- **DIRECTIVE**
Read the data, and whenever a line holds the word "аудитории", report that line.

- **SUPPLIED MATERIAL**
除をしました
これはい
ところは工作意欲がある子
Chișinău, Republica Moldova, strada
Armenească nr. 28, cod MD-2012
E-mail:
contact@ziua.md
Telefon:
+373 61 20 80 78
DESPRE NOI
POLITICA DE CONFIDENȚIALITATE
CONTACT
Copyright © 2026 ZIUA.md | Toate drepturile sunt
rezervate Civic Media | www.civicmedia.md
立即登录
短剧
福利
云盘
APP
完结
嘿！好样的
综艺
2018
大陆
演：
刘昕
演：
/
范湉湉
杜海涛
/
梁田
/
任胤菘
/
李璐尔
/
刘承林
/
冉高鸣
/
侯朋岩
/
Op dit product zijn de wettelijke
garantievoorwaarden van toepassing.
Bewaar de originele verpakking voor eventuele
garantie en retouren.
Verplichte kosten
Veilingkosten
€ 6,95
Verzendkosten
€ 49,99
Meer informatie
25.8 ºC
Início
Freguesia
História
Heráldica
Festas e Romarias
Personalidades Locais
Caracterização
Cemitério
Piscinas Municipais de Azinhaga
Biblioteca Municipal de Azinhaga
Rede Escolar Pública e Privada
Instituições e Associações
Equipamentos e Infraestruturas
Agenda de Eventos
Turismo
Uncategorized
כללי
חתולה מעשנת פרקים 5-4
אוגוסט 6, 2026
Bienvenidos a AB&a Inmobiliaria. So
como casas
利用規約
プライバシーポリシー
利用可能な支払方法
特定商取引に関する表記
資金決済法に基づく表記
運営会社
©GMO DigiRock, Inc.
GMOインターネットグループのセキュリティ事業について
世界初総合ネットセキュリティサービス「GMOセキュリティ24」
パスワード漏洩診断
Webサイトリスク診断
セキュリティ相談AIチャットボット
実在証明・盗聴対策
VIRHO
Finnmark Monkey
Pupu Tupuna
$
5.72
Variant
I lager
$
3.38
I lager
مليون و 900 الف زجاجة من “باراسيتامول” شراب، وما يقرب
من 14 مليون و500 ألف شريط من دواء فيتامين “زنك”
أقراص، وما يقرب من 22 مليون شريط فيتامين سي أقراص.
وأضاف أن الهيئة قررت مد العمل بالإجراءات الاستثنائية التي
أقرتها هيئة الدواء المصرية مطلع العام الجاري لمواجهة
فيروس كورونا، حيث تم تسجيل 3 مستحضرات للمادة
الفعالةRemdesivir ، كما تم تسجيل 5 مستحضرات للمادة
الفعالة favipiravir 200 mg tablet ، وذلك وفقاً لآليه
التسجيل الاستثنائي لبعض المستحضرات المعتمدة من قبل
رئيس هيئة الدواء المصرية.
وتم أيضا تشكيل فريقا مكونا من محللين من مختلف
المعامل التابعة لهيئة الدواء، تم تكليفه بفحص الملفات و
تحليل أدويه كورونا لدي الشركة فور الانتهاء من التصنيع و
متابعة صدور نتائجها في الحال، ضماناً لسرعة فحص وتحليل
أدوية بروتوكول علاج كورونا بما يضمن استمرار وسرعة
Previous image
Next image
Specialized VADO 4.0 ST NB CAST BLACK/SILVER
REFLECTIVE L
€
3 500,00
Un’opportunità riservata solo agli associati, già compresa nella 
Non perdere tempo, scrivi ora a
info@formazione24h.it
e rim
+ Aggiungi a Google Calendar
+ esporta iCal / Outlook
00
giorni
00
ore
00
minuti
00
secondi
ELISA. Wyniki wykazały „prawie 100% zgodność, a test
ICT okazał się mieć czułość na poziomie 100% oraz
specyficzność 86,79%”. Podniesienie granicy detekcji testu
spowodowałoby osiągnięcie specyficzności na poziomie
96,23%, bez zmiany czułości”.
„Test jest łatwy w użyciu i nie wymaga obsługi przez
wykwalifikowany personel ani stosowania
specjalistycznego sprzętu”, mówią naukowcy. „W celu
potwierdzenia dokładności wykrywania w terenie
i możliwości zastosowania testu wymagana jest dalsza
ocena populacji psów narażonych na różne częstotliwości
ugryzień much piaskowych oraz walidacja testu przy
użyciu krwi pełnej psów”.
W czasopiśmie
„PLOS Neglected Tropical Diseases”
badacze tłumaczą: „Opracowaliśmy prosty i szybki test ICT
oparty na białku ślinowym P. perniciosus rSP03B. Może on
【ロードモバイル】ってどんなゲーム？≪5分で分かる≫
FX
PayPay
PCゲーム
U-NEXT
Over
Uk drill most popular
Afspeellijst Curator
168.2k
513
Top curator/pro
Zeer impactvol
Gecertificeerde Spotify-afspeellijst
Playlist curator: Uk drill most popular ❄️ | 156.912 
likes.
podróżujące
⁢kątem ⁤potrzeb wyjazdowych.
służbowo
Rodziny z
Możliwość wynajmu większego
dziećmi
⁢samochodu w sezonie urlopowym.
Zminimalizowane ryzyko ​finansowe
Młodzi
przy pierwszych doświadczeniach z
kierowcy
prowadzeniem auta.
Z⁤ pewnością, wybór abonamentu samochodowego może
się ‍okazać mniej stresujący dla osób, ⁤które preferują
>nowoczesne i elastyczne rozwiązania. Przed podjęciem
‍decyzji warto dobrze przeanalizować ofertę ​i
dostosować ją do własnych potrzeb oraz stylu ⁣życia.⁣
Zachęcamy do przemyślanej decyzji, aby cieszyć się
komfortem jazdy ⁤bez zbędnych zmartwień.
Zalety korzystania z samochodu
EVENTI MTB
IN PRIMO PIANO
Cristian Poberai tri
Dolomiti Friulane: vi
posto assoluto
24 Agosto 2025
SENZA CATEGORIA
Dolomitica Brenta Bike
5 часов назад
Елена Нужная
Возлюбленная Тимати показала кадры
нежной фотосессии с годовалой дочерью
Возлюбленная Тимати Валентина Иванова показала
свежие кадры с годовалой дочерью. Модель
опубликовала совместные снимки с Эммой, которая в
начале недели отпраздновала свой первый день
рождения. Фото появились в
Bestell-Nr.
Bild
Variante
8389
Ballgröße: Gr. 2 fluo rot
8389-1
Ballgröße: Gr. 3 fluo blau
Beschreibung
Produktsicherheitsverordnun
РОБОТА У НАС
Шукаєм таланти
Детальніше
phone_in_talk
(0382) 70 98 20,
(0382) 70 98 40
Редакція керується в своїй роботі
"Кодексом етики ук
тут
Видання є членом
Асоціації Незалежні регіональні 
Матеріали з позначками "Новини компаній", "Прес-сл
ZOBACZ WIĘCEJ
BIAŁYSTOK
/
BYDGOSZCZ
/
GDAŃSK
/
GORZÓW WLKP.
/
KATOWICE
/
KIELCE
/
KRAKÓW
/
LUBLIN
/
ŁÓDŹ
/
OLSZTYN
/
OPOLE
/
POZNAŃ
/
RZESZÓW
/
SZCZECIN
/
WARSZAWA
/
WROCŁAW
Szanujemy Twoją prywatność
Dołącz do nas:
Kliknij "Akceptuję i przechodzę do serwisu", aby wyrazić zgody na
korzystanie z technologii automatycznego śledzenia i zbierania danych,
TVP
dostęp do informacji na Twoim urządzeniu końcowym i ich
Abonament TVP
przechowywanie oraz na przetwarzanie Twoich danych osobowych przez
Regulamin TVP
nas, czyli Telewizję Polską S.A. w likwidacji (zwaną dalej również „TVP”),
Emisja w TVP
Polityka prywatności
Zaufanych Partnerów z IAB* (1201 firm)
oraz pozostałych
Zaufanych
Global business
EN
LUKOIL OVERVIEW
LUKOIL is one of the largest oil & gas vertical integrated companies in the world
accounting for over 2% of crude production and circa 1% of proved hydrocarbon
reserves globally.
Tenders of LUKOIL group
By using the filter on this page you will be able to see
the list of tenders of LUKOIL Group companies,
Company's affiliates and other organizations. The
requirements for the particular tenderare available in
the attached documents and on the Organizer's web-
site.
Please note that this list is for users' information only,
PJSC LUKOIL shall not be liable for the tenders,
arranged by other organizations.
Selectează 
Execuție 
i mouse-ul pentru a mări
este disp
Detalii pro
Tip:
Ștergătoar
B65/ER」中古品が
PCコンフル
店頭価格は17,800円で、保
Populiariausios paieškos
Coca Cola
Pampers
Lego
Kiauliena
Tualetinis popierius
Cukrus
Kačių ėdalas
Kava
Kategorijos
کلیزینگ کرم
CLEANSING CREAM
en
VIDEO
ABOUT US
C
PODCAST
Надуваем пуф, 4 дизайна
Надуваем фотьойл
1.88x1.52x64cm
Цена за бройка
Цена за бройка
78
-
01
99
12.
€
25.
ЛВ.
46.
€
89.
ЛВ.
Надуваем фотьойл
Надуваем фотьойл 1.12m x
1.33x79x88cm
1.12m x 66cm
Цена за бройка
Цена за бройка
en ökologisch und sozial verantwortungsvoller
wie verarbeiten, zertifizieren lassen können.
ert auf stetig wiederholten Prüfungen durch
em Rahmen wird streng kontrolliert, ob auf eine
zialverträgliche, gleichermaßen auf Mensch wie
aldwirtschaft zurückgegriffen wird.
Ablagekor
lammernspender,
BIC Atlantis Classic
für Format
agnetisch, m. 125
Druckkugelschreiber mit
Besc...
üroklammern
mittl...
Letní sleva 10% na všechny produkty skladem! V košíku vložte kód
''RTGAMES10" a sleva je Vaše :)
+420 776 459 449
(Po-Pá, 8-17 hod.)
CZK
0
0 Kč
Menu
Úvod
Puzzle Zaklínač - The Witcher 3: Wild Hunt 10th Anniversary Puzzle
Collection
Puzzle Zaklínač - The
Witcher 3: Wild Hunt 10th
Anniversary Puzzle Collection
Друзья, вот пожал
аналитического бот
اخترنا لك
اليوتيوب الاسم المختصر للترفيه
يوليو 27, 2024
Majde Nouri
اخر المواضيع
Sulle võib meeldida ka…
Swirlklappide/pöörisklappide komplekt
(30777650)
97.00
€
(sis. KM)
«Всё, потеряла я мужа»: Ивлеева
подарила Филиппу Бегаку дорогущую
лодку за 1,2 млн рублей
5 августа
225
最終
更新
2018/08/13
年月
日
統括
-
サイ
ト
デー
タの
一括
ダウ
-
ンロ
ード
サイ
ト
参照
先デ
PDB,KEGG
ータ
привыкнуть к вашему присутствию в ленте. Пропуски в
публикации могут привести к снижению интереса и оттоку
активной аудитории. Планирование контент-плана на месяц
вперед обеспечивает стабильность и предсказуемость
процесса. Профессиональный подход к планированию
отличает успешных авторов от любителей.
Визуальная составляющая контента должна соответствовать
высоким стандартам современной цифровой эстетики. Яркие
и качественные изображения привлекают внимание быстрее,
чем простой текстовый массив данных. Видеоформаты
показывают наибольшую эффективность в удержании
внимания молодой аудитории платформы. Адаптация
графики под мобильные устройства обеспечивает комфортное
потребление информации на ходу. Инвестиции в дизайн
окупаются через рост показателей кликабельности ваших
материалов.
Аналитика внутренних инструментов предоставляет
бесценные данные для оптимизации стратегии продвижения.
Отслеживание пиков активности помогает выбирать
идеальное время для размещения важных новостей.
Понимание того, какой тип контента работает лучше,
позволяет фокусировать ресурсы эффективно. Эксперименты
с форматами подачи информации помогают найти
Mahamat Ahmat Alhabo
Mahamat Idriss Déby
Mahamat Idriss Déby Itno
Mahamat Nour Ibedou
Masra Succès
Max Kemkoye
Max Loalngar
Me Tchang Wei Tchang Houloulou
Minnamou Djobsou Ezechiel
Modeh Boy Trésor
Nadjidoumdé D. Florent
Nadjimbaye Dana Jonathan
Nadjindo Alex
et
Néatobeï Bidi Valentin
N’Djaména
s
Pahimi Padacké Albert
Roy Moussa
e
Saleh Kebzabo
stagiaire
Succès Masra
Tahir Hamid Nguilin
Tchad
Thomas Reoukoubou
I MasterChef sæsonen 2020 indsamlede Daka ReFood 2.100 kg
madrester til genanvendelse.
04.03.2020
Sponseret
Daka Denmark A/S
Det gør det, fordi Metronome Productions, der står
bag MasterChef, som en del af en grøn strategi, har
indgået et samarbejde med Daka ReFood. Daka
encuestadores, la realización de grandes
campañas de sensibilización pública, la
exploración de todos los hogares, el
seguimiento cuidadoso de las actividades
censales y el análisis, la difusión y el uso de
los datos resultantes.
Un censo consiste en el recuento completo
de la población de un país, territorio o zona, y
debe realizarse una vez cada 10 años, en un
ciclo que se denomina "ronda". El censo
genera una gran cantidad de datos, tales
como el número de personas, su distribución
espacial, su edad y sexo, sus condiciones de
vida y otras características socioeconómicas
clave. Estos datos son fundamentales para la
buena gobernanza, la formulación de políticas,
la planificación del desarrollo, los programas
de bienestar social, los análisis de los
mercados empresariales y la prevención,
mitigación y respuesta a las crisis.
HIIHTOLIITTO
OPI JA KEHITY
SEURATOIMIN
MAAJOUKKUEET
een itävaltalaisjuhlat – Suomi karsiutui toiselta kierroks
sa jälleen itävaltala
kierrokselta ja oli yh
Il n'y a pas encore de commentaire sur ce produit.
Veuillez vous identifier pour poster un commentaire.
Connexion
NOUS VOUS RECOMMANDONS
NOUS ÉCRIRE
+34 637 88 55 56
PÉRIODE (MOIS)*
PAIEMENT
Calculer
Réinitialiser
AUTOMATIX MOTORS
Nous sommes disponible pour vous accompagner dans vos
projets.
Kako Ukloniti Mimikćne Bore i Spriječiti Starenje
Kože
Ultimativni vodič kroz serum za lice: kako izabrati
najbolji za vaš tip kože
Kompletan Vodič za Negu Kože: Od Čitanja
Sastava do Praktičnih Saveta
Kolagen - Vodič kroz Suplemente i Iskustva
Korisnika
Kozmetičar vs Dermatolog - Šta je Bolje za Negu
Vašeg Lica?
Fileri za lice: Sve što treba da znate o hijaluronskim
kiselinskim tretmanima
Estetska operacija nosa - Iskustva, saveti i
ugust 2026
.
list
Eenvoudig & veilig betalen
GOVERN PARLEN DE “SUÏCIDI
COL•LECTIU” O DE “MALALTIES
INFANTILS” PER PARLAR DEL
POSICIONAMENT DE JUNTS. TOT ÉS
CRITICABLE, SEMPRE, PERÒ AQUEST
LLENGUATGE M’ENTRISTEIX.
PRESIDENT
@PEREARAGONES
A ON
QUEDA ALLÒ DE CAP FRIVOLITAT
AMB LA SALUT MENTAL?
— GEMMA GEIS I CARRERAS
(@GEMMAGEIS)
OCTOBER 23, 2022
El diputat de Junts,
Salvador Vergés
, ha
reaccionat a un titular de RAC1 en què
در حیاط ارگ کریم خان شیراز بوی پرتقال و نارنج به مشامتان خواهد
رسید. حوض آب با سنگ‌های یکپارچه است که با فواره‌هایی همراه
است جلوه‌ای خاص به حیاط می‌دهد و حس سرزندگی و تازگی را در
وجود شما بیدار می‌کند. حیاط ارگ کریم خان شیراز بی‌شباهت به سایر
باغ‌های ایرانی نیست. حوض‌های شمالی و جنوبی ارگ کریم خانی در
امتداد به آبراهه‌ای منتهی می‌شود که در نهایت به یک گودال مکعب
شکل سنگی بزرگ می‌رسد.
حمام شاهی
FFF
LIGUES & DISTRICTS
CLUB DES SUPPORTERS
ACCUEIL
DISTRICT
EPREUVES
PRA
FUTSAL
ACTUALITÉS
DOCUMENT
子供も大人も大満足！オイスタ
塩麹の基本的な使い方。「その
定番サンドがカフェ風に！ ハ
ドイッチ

- **RESPONSE AREA**
активной аудитории. Планирование контент-плана на месяц
внимания молодой аудитории платформы. Адаптация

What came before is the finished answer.